Top of Supplied material

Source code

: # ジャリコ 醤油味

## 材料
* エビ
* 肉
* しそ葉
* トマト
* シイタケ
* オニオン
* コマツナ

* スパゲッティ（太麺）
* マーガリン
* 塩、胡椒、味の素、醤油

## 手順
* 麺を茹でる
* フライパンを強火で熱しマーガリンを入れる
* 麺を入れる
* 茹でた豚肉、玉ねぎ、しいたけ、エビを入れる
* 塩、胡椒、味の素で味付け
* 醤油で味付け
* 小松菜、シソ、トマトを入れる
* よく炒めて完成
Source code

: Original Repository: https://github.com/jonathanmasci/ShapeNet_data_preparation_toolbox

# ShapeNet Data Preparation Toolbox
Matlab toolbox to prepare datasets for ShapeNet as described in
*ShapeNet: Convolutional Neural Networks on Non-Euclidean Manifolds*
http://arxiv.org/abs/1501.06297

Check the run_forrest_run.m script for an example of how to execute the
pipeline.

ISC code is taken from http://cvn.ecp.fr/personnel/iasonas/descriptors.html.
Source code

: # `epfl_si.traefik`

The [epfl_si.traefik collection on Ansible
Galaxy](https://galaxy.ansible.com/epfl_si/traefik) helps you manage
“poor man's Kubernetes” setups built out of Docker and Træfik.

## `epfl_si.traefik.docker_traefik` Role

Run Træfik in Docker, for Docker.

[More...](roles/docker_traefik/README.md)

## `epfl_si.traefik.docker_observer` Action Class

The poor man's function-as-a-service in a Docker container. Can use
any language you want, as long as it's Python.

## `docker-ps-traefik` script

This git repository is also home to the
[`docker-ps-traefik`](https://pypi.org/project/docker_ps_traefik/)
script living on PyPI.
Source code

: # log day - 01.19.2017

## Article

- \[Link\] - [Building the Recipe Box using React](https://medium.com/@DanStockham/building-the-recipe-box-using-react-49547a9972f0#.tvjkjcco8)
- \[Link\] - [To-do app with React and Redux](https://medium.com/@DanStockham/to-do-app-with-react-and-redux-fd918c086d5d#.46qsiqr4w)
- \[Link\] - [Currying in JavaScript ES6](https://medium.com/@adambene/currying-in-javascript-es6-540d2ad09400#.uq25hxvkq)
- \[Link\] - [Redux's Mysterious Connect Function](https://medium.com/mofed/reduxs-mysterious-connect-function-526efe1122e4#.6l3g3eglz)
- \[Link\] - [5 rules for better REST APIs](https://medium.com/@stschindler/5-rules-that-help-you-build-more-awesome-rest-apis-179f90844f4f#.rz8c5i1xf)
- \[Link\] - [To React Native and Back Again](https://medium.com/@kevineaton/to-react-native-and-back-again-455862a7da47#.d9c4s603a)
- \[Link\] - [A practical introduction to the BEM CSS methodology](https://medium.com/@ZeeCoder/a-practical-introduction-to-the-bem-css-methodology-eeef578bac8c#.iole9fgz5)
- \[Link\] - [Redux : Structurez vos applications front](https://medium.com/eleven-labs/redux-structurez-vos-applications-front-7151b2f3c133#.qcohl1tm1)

Bottom of Supplied material
Top of Supplied material

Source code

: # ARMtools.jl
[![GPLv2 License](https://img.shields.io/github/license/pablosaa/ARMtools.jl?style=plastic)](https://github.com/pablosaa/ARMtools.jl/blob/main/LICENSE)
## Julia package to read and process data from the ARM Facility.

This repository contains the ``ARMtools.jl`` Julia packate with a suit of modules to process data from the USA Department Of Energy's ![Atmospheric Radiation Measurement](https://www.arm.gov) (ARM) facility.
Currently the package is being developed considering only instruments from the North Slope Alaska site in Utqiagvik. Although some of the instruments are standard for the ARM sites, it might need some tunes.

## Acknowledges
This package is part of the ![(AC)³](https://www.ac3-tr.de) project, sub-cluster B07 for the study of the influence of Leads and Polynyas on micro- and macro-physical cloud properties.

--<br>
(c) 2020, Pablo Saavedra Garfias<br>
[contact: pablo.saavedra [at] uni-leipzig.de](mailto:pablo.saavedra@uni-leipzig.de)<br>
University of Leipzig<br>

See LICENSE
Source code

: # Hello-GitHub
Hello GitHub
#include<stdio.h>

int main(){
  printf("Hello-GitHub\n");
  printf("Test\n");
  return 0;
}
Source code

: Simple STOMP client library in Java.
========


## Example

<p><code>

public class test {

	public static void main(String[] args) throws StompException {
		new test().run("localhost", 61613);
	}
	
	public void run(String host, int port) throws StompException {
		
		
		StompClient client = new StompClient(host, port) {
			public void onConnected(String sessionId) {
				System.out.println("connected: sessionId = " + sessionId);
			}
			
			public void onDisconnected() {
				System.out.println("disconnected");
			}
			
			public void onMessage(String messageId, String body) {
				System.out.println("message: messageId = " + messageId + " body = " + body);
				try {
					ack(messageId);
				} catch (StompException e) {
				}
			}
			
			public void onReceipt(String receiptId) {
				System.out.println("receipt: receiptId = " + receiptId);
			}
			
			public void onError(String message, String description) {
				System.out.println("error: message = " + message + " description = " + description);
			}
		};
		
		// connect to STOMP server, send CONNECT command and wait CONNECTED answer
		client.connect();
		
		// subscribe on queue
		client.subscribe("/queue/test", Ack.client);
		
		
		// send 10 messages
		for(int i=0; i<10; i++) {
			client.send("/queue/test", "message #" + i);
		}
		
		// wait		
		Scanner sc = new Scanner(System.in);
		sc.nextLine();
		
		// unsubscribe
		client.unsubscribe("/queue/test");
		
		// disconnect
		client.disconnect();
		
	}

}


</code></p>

Bottom of Supplied material

Try it -
Repeat the lines of the material above, from the line with "- \[Link\] - [Building" up to and including the line with "- \[Link\] - [Redux : Structurez", and nothing else.

Answer space -
- \[Link\] - [Building the Recipe Box using React](https://medium.com/@DanStockham/building-the-recipe-box-using-react-49547a9972f0#.tvjkjcco8)
- \[Link\] - [To-do app with React and Redux](https://medium.com/@DanStockham/to-do-app-with-react-and-redux-fd918c086d5d#.46qsiqr4w)
- \[Link\] - [Currying in JavaScript ES6](https://medium.com/@adambene/currying-in-javascript-es6-540d2ad09400#.uq25hxvkq)
- \[Link\] - [Redux's Mysterious Connect Function](https://medium.com/mofed/reduxs-mysterious-connect-function-526efe1122e4#.6l3g3eglz)
- \[Link\] - [5 rules for better REST APIs](https://medium.com/@stschindler/5-rules-that-help-you-build-more-awesome-rest-apis-179f90844f4f#.rz8c5i1xf)
- \[Link\] - [To React Native and Back Again](https://medium.com/@kevineaton/to-react-native-and-back-again-455862a7da47#.d9c4s603a)
- \[Link\] - [A practical introduction to the BEM CSS methodology](https://medium.com/@ZeeCoder/a-practical-introduction-to-the-bem-css-methodology-eeef578bac8c#.iole9fgz5)
- \[Link\] - [Redux : Structurez vos applications front](https://medium.com/eleven-labs/redux-structurez-vos-applications-front-7151b2f3c133#.qcohl1tm1)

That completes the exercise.